The three photojournalists also commended the ongoing work of Women Photograph, a nonprofit organisation set up in 2017 enabling women photographers across the world have more access to professional development opportunities.
‘Look into the emotional story of an image’
In a separate forum, UAE-based British photographer Anthony Lamb spoke about how he “draws the viewer’s interest deeper into the emotional story of an image”.
He said he incorporates stillness and silence in his work. The minimalistic approach to achieve simplicity in his photography shifts the viewer’s perspective so that the imagery is less about the actual place and more about the emotional state. “I have always been drawn to large open outdoor spaces, clean linear design, water bodies and simplicity and balance. These elements that make up many parts of my life have combined to produce a preferred method and approach to my photography,” he said.
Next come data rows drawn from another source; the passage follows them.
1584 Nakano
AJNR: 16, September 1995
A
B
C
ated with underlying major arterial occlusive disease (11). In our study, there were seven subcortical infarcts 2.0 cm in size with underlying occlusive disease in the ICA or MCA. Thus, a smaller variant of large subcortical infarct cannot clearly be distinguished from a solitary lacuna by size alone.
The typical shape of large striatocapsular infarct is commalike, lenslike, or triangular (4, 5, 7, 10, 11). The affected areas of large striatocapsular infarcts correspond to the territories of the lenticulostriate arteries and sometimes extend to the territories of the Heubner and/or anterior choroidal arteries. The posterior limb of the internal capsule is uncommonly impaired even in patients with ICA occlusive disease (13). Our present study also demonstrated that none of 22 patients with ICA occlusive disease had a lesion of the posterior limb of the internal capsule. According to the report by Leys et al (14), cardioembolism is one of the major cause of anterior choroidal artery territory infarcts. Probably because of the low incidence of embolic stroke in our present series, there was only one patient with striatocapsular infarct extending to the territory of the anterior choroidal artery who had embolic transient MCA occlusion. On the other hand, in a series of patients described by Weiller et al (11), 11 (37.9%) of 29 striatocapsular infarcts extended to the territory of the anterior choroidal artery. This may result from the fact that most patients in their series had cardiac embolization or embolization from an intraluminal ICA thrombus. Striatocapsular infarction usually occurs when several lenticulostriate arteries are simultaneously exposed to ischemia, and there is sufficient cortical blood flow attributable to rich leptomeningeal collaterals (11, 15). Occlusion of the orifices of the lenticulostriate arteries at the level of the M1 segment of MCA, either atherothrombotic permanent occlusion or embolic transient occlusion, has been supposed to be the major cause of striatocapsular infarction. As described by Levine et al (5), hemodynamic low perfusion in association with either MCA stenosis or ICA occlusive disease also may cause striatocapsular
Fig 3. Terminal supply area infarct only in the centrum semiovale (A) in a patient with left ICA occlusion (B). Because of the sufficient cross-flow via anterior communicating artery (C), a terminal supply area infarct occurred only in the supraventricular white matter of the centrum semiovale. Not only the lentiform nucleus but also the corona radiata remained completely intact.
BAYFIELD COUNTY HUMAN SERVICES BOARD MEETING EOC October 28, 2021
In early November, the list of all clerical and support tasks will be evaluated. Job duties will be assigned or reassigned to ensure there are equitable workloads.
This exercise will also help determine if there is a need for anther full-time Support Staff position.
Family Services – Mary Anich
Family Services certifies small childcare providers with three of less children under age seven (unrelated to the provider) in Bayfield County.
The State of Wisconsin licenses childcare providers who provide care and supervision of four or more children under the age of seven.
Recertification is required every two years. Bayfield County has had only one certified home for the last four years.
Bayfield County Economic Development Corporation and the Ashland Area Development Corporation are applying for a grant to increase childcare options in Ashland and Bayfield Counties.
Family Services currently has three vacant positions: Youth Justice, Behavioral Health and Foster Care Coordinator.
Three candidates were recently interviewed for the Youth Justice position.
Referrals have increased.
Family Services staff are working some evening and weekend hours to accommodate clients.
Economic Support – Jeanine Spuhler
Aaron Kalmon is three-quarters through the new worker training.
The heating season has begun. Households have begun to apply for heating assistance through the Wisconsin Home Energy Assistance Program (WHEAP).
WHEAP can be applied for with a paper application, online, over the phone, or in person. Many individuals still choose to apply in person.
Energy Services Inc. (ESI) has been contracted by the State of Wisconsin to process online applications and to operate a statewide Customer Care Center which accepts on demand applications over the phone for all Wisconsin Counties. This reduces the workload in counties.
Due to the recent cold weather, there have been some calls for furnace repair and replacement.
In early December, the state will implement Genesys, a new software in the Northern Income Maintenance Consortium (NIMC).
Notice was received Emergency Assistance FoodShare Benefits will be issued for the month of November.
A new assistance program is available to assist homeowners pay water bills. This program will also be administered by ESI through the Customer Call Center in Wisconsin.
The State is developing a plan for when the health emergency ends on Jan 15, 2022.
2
“By reducing distraction and introducing negative space into my work, I wanted to portray a sense of calm and silence. This calm pulls on your emotions and the simplicity of the photograph draws you to ask questions. I tend to spend a long time shooting a subject from various angles. This allows me to get to know the object and helps me understand how it sits in its environment,” Lamb added.
Italian photojournalist Francesco Zizola discussed the visual narration between document and photography and showcased how his photographs speak about a visual narrative.
He said: “What photography makes available to us today is more complex than it was in the past. So now is the time to try to entrust photographic images with the task of activating a process of not just narrating what the image shows but also the process that the image is activating in us. In documentary photography, it is important to go beyond the surface.”
Organised by the Sharjah Government Media Bureau, the last day of the four-day Xposure International Photography Festival is on Saturday, February 13. Catch some of the world’s most celebrated photographers’ works at Expo Center Sharjah.